The resource manager manages the file system by processing different types of tasks, such as creating/deleting/updating/loading partitions and keeping track of the resource status (such as the memory/disk utilization). The resource manager is also responsible for creating new volumes and adding new meta/data nodes to the ChubaoFS cluster. It has multiple replicas, among which the consistency is maintained by a consensus algorithm such as Raft, and persisted to a key value store such as RocksDB for backup and recovery.

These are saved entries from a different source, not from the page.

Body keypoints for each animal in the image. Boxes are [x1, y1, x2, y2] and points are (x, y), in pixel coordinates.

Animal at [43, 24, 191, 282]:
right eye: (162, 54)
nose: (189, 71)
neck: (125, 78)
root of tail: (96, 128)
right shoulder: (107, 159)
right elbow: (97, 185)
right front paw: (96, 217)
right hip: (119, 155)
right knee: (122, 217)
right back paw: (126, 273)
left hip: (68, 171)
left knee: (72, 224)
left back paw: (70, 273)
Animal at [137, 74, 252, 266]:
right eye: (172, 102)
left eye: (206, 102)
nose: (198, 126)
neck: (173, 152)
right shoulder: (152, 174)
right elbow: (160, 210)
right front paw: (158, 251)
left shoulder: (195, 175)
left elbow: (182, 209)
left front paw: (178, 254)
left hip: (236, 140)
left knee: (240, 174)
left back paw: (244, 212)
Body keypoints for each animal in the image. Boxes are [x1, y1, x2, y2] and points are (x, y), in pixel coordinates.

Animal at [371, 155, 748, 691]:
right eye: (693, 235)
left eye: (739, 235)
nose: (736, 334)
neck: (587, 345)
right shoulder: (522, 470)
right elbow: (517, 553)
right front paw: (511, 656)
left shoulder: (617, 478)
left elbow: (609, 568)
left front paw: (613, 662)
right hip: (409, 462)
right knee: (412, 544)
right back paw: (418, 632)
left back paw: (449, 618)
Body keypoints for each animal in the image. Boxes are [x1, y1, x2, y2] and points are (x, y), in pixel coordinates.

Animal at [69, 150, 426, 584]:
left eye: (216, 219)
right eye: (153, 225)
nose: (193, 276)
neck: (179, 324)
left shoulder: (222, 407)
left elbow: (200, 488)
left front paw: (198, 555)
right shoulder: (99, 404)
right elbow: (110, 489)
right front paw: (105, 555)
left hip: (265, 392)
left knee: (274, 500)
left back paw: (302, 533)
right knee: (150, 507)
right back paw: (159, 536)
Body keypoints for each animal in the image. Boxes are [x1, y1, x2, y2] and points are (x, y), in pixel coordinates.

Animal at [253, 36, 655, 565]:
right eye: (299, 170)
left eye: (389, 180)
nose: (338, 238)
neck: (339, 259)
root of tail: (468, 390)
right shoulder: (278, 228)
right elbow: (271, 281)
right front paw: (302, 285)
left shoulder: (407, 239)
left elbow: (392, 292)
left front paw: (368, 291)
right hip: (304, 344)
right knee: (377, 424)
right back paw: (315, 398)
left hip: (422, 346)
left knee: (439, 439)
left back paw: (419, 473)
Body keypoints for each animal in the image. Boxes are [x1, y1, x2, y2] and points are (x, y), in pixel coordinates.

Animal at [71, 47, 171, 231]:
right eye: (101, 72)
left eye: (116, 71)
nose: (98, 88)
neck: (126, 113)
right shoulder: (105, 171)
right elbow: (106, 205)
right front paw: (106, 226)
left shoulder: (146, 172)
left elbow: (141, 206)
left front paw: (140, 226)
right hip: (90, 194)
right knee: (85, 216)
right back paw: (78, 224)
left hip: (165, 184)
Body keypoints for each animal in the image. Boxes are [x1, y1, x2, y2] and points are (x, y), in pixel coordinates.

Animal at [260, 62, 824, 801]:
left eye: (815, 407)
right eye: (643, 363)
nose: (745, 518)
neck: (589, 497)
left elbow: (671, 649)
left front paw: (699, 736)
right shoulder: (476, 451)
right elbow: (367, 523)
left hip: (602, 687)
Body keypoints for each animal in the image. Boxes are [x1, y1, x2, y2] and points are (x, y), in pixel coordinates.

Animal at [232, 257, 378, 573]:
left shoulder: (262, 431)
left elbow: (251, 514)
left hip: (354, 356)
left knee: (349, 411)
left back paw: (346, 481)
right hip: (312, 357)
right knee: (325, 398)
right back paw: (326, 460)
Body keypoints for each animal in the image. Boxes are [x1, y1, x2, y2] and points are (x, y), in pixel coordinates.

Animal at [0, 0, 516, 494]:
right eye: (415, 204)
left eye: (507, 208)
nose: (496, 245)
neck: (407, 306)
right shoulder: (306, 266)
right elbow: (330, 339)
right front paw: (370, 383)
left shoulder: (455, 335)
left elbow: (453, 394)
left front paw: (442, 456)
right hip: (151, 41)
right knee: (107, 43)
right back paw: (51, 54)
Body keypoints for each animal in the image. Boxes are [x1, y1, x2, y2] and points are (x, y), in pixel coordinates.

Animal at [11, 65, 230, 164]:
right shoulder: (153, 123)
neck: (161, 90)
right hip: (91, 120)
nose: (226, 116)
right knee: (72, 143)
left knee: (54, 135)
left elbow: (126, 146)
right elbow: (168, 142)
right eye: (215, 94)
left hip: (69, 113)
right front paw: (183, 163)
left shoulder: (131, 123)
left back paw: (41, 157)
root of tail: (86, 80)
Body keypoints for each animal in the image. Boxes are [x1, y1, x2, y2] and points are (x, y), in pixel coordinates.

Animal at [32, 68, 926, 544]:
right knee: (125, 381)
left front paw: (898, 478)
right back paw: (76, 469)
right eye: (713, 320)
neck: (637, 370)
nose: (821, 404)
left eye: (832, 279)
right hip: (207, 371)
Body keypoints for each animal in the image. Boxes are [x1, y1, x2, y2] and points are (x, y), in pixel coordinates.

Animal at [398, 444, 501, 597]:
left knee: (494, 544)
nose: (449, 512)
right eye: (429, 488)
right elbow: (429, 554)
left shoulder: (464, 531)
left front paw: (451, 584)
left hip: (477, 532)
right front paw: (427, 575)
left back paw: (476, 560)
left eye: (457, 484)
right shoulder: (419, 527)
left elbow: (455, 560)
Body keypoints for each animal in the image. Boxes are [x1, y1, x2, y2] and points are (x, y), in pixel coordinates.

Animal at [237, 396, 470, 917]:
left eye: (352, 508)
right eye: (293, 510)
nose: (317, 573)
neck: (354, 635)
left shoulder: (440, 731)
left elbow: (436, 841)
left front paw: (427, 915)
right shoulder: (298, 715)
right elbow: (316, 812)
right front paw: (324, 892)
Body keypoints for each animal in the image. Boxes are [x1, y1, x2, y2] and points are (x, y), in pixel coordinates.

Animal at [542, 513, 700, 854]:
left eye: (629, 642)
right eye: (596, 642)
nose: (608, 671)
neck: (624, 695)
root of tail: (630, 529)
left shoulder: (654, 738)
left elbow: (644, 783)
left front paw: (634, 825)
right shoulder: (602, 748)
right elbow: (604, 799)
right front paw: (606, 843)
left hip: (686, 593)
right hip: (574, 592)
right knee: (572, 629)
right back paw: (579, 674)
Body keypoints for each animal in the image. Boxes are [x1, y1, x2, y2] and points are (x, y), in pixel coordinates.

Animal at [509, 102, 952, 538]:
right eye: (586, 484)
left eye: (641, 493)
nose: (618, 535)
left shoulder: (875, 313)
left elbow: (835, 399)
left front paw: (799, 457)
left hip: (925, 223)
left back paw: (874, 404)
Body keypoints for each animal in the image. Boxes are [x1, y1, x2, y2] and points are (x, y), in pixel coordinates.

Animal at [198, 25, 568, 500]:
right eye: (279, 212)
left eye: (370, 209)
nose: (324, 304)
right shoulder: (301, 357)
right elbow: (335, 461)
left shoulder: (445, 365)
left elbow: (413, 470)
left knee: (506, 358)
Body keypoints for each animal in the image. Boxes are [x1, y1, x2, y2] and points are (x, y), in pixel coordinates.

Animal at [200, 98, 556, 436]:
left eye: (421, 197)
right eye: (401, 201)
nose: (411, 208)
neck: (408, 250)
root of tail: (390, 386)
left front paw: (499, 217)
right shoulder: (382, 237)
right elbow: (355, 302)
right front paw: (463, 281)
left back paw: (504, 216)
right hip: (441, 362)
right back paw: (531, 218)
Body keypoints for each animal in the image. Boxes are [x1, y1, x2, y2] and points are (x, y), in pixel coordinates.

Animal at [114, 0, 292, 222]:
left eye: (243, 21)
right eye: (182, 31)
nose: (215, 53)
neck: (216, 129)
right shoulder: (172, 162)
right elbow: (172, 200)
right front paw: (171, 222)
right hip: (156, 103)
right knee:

The resource manager is a utilization-based distribution strategy to places the file metadata and contents across different meta and data nodes. Because each node can have multiple partitions, and the partitions in a volume do not need to reside on the same node, this distribution can be controlled at a finer granularity, resulting a more efficient resource management. Specifically, the distribution of file metadata and contents works follows:
First, when mounting a volume, the client asks the resource manager for a set of available meta and data partitions. These partitions are usually the ones on the nodes with the lowest memory/disk utilizations. Later on, when writing a file, the client can only choose the meta and data partitions in a random fashion from the ones allocated by the resource manager.
Second, when the resource manager finds that all the partitions in a volume is about to be full, it automatically adds a set of new partitions to this volume. These partitions are usually the ones on the nodes with the lowest memory/disk utilizations. Note that, when a partition is full, or a threshold (i.e., the number of files on a meta partition or the number of extents on a data partition) is reached, no new data can be stored on this partition, although it can still be modified or deleted.
When choosing partitions for the replicas, the resource manager ensures that two replicas of the same partition never reside on the same node.
When a request to a meta/data partition times out (e.g., due to network outage), the remaining replicas of this partition are marked as read-only. When a meta/data partition is no longer available (e.g., due to hardware failures), all the data on this partition will eventually be migrated to a new available partition manually. This unavailability is identified by the multiple failures reported by the node when operating the files.